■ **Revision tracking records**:
[Start of Attachment]
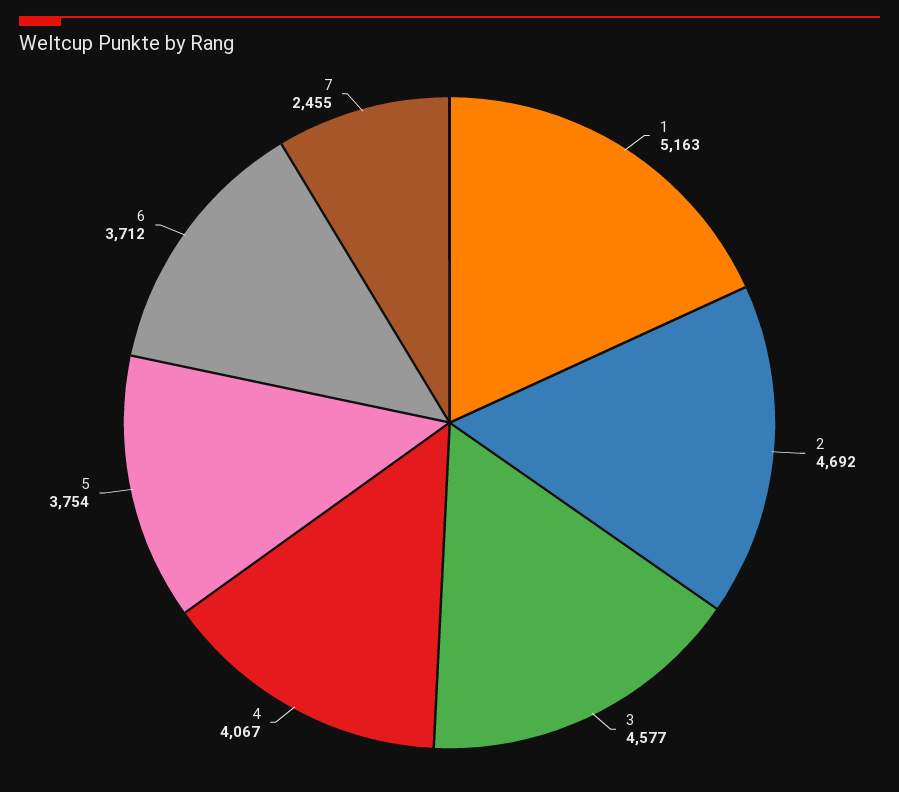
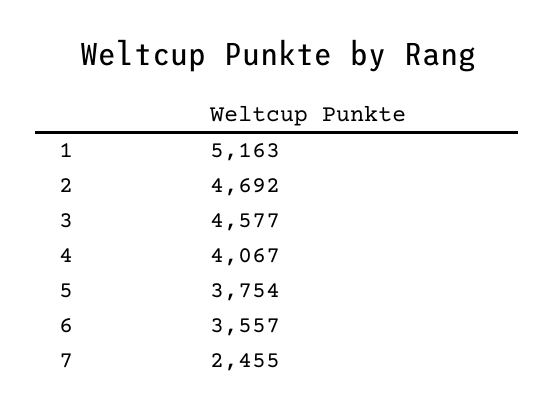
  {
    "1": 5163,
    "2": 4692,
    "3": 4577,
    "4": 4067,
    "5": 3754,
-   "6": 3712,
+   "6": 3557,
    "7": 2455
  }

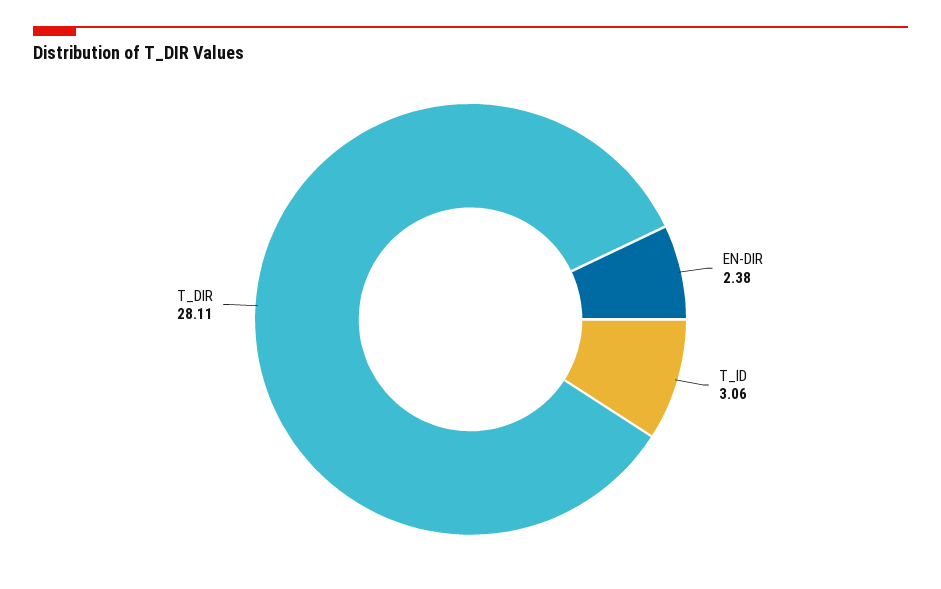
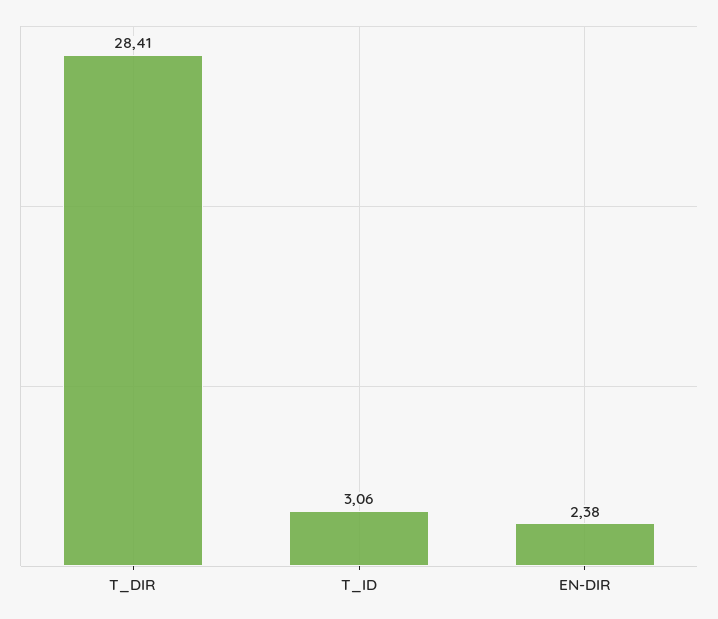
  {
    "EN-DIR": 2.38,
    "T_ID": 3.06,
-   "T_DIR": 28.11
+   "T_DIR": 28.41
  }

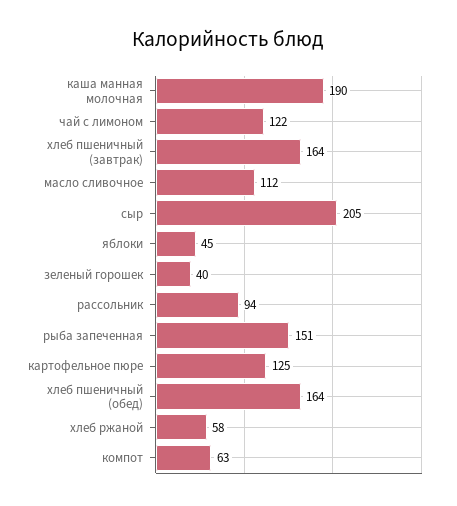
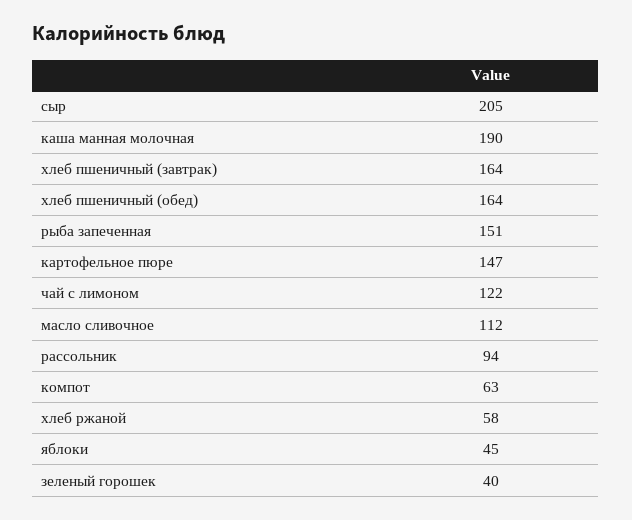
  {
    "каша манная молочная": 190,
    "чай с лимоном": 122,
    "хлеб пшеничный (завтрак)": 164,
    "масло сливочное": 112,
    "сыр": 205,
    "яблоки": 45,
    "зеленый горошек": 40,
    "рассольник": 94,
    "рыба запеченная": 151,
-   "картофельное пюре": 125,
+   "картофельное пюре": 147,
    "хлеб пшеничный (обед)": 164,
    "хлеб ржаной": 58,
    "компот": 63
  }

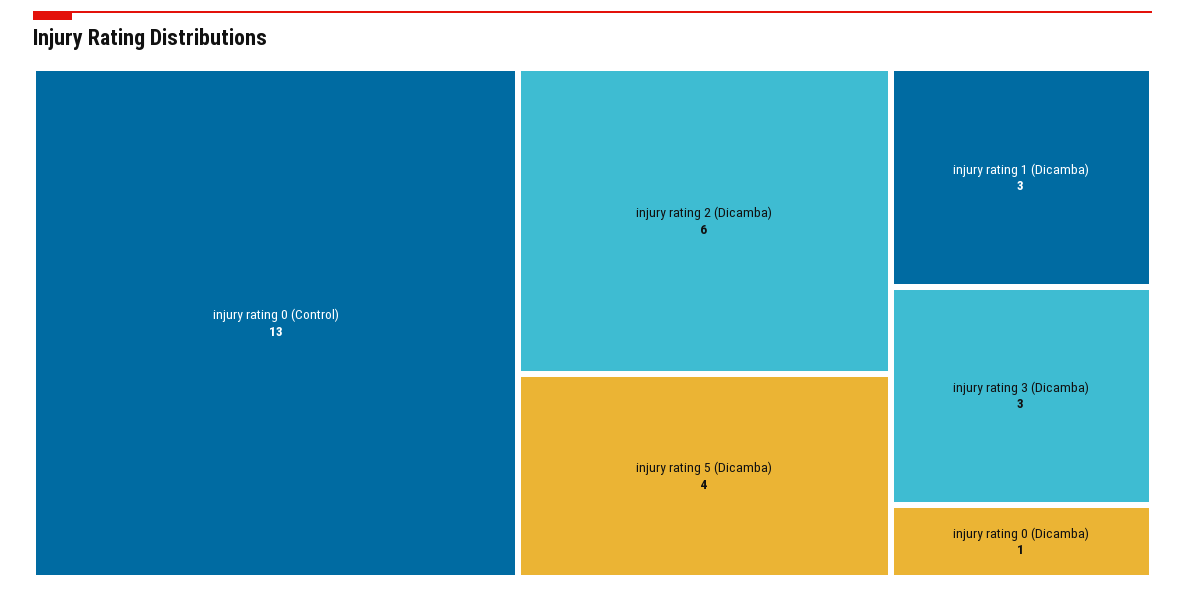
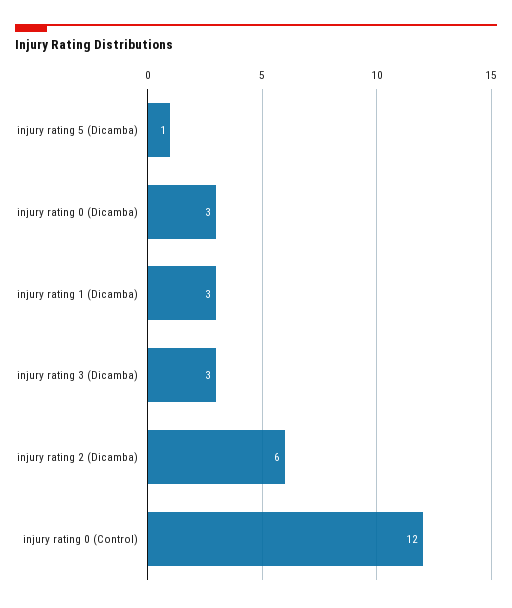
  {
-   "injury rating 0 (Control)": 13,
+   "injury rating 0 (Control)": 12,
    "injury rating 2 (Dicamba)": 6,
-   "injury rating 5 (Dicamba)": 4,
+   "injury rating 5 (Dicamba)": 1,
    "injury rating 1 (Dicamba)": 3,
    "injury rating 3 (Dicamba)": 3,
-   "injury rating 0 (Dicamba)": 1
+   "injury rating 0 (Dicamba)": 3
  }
[End of Attachment]
[Start of Attachment]
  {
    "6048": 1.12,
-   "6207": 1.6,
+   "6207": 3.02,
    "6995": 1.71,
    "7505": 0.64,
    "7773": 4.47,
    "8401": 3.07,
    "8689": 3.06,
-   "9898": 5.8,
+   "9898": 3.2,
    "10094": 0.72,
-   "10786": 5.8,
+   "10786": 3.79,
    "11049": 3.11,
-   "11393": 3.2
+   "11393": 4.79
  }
[End of Attachment]
[Start of Attachment]
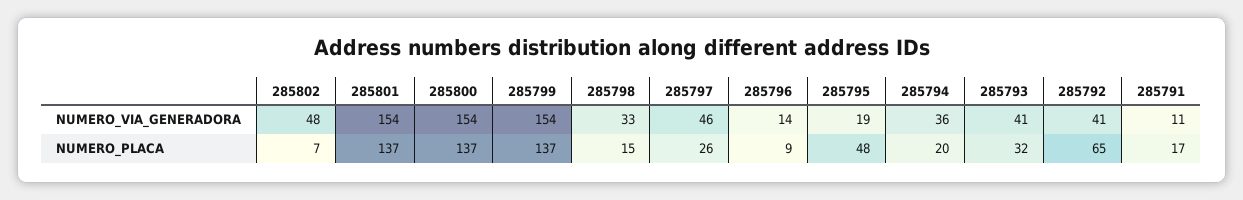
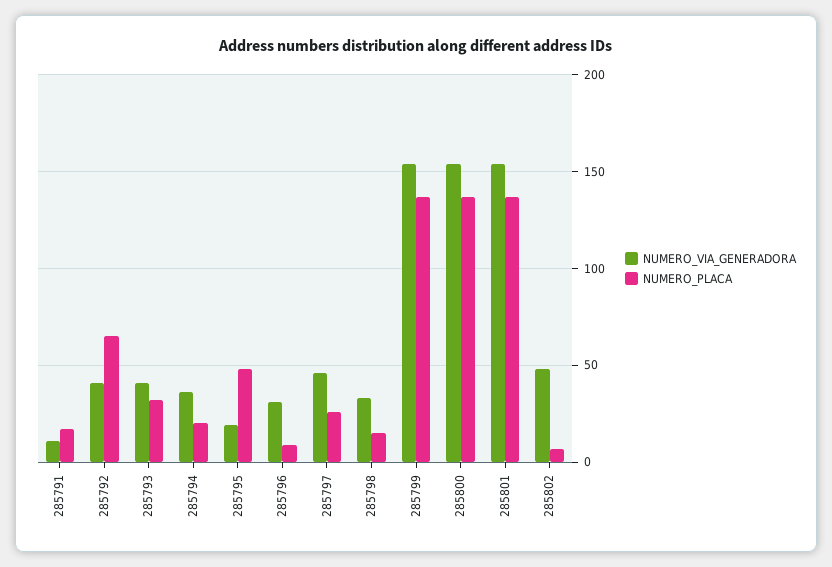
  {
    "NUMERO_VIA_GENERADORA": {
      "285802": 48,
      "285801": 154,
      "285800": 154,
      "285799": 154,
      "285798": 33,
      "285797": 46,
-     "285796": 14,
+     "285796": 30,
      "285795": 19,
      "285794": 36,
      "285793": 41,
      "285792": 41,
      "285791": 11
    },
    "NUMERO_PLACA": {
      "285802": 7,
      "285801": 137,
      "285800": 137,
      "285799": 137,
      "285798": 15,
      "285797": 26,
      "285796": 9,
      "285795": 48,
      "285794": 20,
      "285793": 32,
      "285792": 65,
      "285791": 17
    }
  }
[End of Attachment]
■ **WORK INSTRUCTION**: Return every line holding the word "Control" from the records.

■ **REPLY**:
-   "injury rating 0 (Control)": 13,
+   "injury rating 0 (Control)": 12,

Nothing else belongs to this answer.